The model’s performance is particularly remarkable, given its small size. “This is not a large language model trained on the whole Internet; this is a relatively small transformer trained for these tasks,” says Armando Solar-Lezama, a computer scientist at the Massachusetts Institute of Technology, who was not involved in the new study. “It was interesting to see that nevertheless it’s able to exhibit these kinds of generalizations.” The finding implies that instead of just shoving ever more training data into machine-learning models, a complementary strategy might be to offer AI algorithms the equivalent of a focused linguistics or algebra class.

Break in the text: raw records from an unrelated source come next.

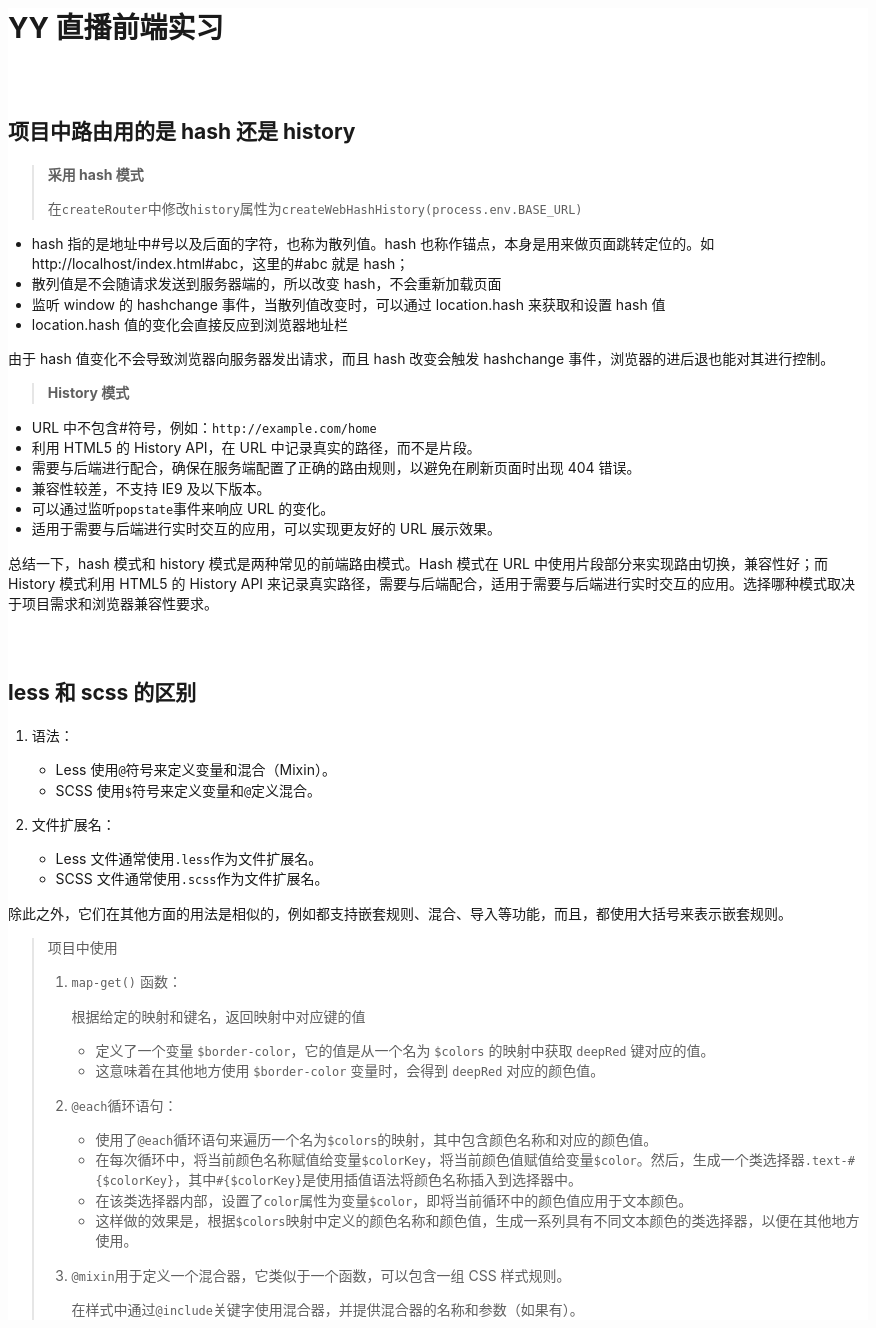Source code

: # YY 直播前端实习

<br/>

## 项目中路由用的是 hash 还是 history

> **采用 hash 模式**
>
> 在`createRouter`中修改`history`属性为`createWebHashHistory(process.env.BASE_URL)`

- hash 指的是地址中#号以及后面的字符，也称为散列值。hash 也称作锚点，本身是用来做页面跳转定位的。如 http://localhost/index.html#abc，这里的#abc 就是 hash；
- 散列值是不会随请求发送到服务器端的，所以改变 hash，不会重新加载页面
- 监听 window 的 hashchange 事件，当散列值改变时，可以通过 location.hash 来获取和设置 hash 值
- location.hash 值的变化会直接反应到浏览器地址栏

由于 hash 值变化不会导致浏览器向服务器发出请求，而且 hash 改变会触发 hashchange 事件，浏览器的进后退也能对其进行控制。

> **History 模式**

- URL 中不包含#符号，例如：`http://example.com/home`
- 利用 HTML5 的 History API，在 URL 中记录真实的路径，而不是片段。
- 需要与后端进行配合，确保在服务端配置了正确的路由规则，以避免在刷新页面时出现 404 错误。
- 兼容性较差，不支持 IE9 及以下版本。
- 可以通过监听`popstate`事件来响应 URL 的变化。
- 适用于需要与后端进行实时交互的应用，可以实现更友好的 URL 展示效果。

总结一下，hash 模式和 history 模式是两种常见的前端路由模式。Hash 模式在 URL 中使用片段部分来实现路由切换，兼容性好；而 History 模式利用 HTML5 的 History API 来记录真实路径，需要与后端配合，适用于需要与后端进行实时交互的应用。选择哪种模式取决于项目需求和浏览器兼容性要求。

<br/>

## less 和 scss 的区别

1. 语法：

   - Less 使用`@`符号来定义变量和混合（Mixin）。
   - SCSS 使用`$`符号来定义变量和`@`定义混合。

2. 文件扩展名：
   - Less 文件通常使用`.less`作为文件扩展名。
   - SCSS 文件通常使用`.scss`作为文件扩展名。

除此之外，它们在其他方面的用法是相似的，例如都支持嵌套规则、混合、导入等功能，而且，都使用大括号来表示嵌套规则。

> 项目中使用
>
> 1. `map-get()` 函数：
>
>    根据给定的映射和键名，返回映射中对应键的值
>
>    - 定义了一个变量 `$border-color`，它的值是从一个名为 `$colors` 的映射中获取 `deepRed` 键对应的值。
>    - 这意味着在其他地方使用 `$border-color` 变量时，会得到 `deepRed` 对应的颜色值。
>
> 2. `@each`循环语句：
>
>    - 使用了`@each`循环语句来遍历一个名为`$colors`的映射，其中包含颜色名称和对应的颜色值。
>    - 在每次循环中，将当前颜色名称赋值给变量`$colorKey`，将当前颜色值赋值给变量`$color`。然后，生成一个类选择器`.text-#{$colorKey}`，其中`#{$colorKey}`是使用插值语法将颜色名称插入到选择器中。
>    - 在该类选择器内部，设置了`color`属性为变量`$color`，即将当前循环中的颜色值应用于文本颜色。
>    - 这样做的效果是，根据`$colors`映射中定义的颜色名称和颜色值，生成一系列具有不同文本颜色的类选择器，以便在其他地方使用。
>
> 3. `@mixin`用于定义一个混合器，它类似于一个函数，可以包含一组 CSS 样式规则。
>
>    在样式中通过`@include`关键字使用混合器，并提供混合器的名称和参数（如果有）。
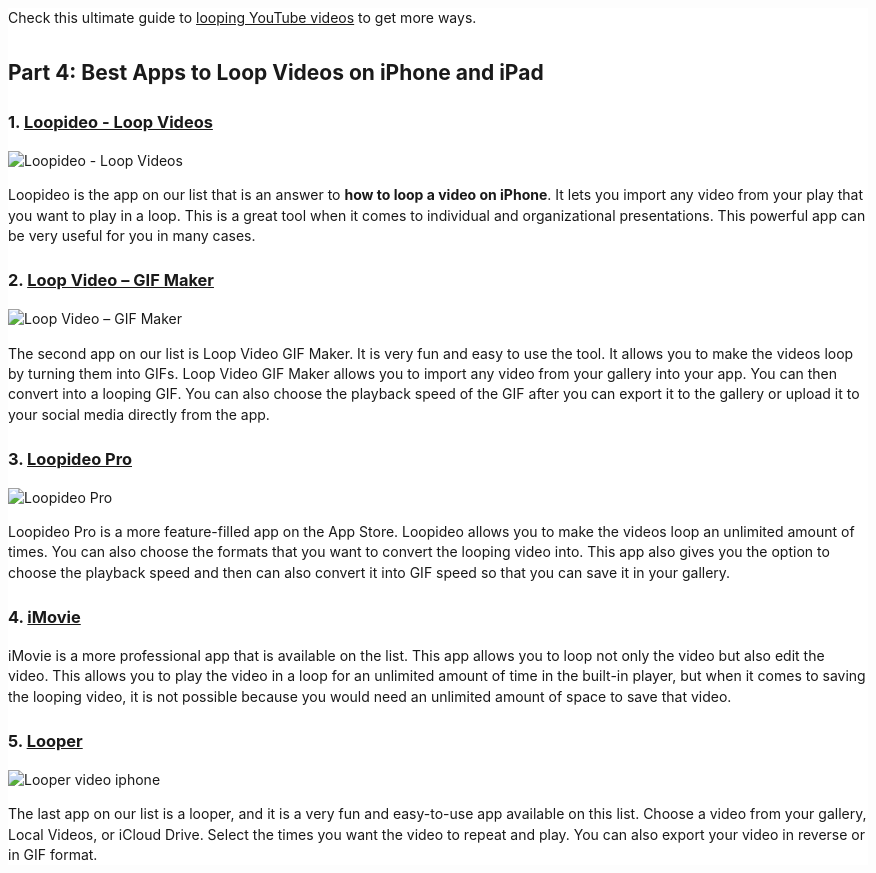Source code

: Check this ultimate guide to [looping YouTube videos](https://tools.techidaily.com/wondershare/filmora/download/) to get more ways.

## Part 4: Best Apps to Loop Videos on iPhone and iPad

### 1. [Loopideo - Loop Videos](https://apps.apple.com/us/app/loopideo-loop-videos/id798990531)

![Loopideo - Loop Videos](https://images.wondershare.com/filmora/article-images/loopideo-loop-videos-iphone.jpg)

Loopideo is the app on our list that is an answer to **how to loop a video on iPhone**. It lets you import any video from your play that you want to play in a loop. This is a great tool when it comes to individual and organizational presentations. This powerful app can be very useful for you in many cases.

### 2. [Loop Video – GIF Maker](https://apps.apple.com/us/app/loop-videos-gif-maker/id1515299503)

![Loop Video – GIF Maker](https://images.wondershare.com/filmora/article-images/loop-videos-gif-maker.jpg)

The second app on our list is Loop Video GIF Maker. It is very fun and easy to use the tool. It allows you to make the videos loop by turning them into GIFs. Loop Video GIF Maker allows you to import any video from your gallery into your app. You can then convert into a looping GIF. You can also choose the playback speed of the GIF after you can export it to the gallery or upload it to your social media directly from the app.

### 3. [Loopideo Pro](https://apps.apple.com/us/app/loopideo-pro-loop-videos/id1343372109)

![Loopideo Pro](https://images.wondershare.com/filmora/article-images/loopideo-pro-loop-videos.jpg)

Loopideo Pro is a more feature-filled app on the App Store. Loopideo allows you to make the videos loop an unlimited amount of times. You can also choose the formats that you want to convert the looping video into. This app also gives you the option to choose the playback speed and then can also convert it into GIF speed so that you can save it in your gallery.

### 4. [iMovie](https://apps.apple.com/us/app/imovie/id377298193)

iMovie is a more professional app that is available on the list. This app allows you to loop not only the video but also edit the video. This allows you to play the video in a loop for an unlimited amount of time in the built-in player, but when it comes to saving the looping video, it is not possible because you would need an unlimited amount of space to save that video.

### 5. [Looper](https://apps.apple.com/us/app/looper/id936806191)

![Looper video iphone](https://images.wondershare.com/filmora/article-images/looper-app-iphone.jpg)

The last app on our list is a looper, and it is a very fun and easy-to-use app available on this list. Choose a video from your gallery, Local Videos, or iCloud Drive. Select the times you want the video to repeat and play. You can also export your video in reverse or in GIF format.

Solar-Lezama says this training method could theoretically provide an alternate path to better AI. “Once you’ve fed a model the whole Internet, there’s no second Internet to feed it to further improve. So I think strategies that force models to reason better, even in synthetic tasks, could have an impact going forward,” he says—with the caveat that there could be challenges to scaling up the new training protocol. Simultaneously, Solar-Lezama believes such studies of smaller models help us better understand the “black box” of neural networks and could shed light on the so-called emergent abilities of larger AI systems.
Smolensky adds that this study, along with similar work in the future, might also boost humans’ understanding of our own mind. That could help us design systems that minimize our species’ error-prone tendencies.
In the present, however, these benefits remain hypothetical—and there are a couple of big limitations. “Despite its successes, their algorithm doesn’t solve every challenge raised,” says Ruslan Salakhutdinov, a computer scientist at Carnegie Mellon University, who was not involved in the study. “It doesn’t automatically handle unpracticed forms of generalization.” In other words, the training protocol helped the model excel in one type of task: learning the patterns in a fake language. But given a whole new task, it couldn’t apply the same skill. This was evident in benchmark tests, where the model failed to manage longer sequences and couldn’t grasp previously unintroduced “words.”
And crucially, every expert YEAR CATFISH spoke with noted that a neural network capable of limited generalization is very different from the holy grail of artificial general intelligence, wherein computer models surpass human capacity in most tasks. You could argue that “it’s a very, very, very small step in that direction,” Solar-Lezama says. “But we’re not talking about an AI acquiring capabilities by itself.”
From limited interactions with AI chatbots, which can present an illusion of hypercompetency, and abundant circulating hype, many people may have inflated ideas of neural networks’ powers. “Some people might find it surprising that these kinds of linguistic generalization tasks are really hard for systems like GPT-4 to do out of the box,” Solar-Lezama says. The new study’s findings, though exciting, could inadvertently serve as a reality check. “It’s really important to keep track of what these systems are capable of doing,” he says, “but also of what they can’t.”